あーあ、これで俺の望んだ夢から覚めてしまうのか。まぁ、色々とあって大変だったけど、楽しかった。
「アスラン!」
「お兄様!」
一人で感傷に浸っていると、俺のところにカリンと、セリアがやってくる。
俺は原作の内容が気に入らなかった。いくらヘイト稼ぎのためとは言え、アスランがセリアに暴言を吐くのは許せなかった。だから俺は彼女を守るために、ざまぁを回避したけど、もしもの世界ではこんな風になるんだな。
「ありがとう。二人とも楽しかった」
俺の言っていることがわからないのか、二人は首を傾げる。
「お兄様の身体が光っています」
どうやら先生が実験を強制終了させたみたいだな。
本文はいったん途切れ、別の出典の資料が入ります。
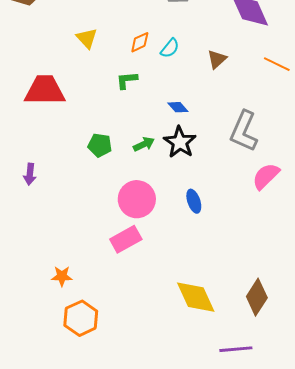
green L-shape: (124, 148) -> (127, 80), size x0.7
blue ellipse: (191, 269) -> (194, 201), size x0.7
これで俺は長い夢から覚めて現実に引き戻される。
「じゃな! また機会があれば夢の世界で会おう!」
二人に最後の言葉を告げると、俺は意識を失う。
「どうやら目が覚めたようだな」
俺はイスから立ち上がると周囲を見る。
どうやら先生は俺が目を覚ます前に逃げたようだな。
俺は何気にスマホを操作してウェブ小説サイトを開く。そこには記念追放の更新がされていた。
最後まで読んでいただきありがとうございました!
異世界ファンタジーと思ったら現代ファンタジーだったと言うオチです。
ここまで読んで下さったあなたには本当に感謝しております。ここまでお付き合いいただき本当にありがとうございました。
あなたに読んでいただけて本当によかったです。